In December, a report by analysts Dodona Research titled Cinemagoing Africa Middle East predicted that the booming UAE will be a hot growth area, alongside Turkey and South Africa. The number of screens doubled from 85 in 2000 to 170 in 2005 (for a population of about 3.7 million). Dodona is predicting a 21% increase in admissions by 2010.

'Mall developers see cinemas as an attractive element in their entertainment complexes,' says Robert Flynn, Middle East manager of the Australian-owned Cinestar chain, one of two multiplex exhibitors that dominate the Gulf. Salim Ramia and Ahmed Golchin's Gulf Film is opening a 12-screen Grand Cinemas multiplex in Dubai's new Festival City in 2007 (plus a 10-screen cinema in Jordan in May), and come 2010, Burj Dubai, the world's highest building incorporating the world's largest mall, will be complete - no doubt with its own multiplex(es).

In Turkey, Dodona predicts a 20% admissions rise by 2010 - again fuelled by mall developments. 'By 2010, 33 million Turks are expected to visit a projected total of 1,250 screens,' says the report. And according to local daily Cumhuriyet, the Turkish box office is seeing an increase in interest in local films - in 2006, for the first time, more Turkish films (51.5%) were distributed in theaters around the country than foreign and Hollywood films combined. While not as dramatic, Morocco has also seen a rise in local film distribution, with Moroccan productions now accounting for 20% of the box office.

Meanwhile, the UAE top ten, as elsewhere in the Gulf and Jordan, is dominated by predictable Hollywood product - Pirates Of The Caribbean: Dead Man's Chest (which took $1.7 million in the UAE), followed by Mission Impossible 3, Casino Royale and The Da Vinci Code. Compared to the international chart, the only blip is the absence of Borat, banned throughout the region except in Lebanon, where box office business dropped off dramatically following the Israeli invasion in the summer - traditionally the highest-grossing period in the region outside the two Eid holidays.

The UAE's visitation rate is still low at 1.1 - excluding the network of Hindi, Tamil and Malayalam cinemas. The Gulf's down-at-heel Indian cinemas are likely to benefit from the $22 million invested by private equity group 3i in digital cinema chain UFO Moviez, looking to expand its presence in India and nearby markets. India's Economic Times reported this month that Dubai-based distributor and exhibitor Al Nisr has agreed to wire up 35 screens in the UAE as part of the deal.

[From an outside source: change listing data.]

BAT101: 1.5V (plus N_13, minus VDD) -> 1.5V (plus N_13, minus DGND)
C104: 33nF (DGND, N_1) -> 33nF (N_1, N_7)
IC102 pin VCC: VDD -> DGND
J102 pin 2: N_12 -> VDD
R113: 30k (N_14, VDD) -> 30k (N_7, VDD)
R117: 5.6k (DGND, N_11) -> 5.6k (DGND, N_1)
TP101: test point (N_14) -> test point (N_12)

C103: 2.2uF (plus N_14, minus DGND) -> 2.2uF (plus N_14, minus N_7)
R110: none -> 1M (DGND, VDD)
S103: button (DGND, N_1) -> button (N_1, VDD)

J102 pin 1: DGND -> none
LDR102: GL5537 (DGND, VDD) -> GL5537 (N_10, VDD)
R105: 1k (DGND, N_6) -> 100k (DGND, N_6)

Bollywood is also on the up in Egypt where, from February, Good News Group is launching Hindi films, absent for several years, and also releasing a French film every fortnight in its theatres. 2006 was a bumper year for the producer, distributor and exhibitor: its controversial drama Yacoubian Building was the box office number one, taking $3.4 million. The top ten was dominated as ever by homegrown comedies, but Egyptian commercial fare is gradually diversifying, with low-budget films starring unknowns breaking through, even in the blockbuster summer months. Egypt's quota system on foreign prints means that Hollywood struggles, foreign number one King Kong barely scraping $500,000. Chronically underscreened (just 230 screens for a population of 75 million), Egypt should get another 25 screens in 2007, again as part of new mall complexes in Cairo and Alexandria.

Apart from Egypt's experiment with French cinema, and Beirut's new Metropolis independent cinema, arthouse and foreign-language titles have a long way to go in the Arab world - particularly since the demise of the Lebanese circuit, traditionally the most broadminded in the region. In terms of diversifying fare, the Dubai International Film Festival is yet to have much impact on the somewhat conservative and reactionary distribution and exhibition circuit in the Gulf.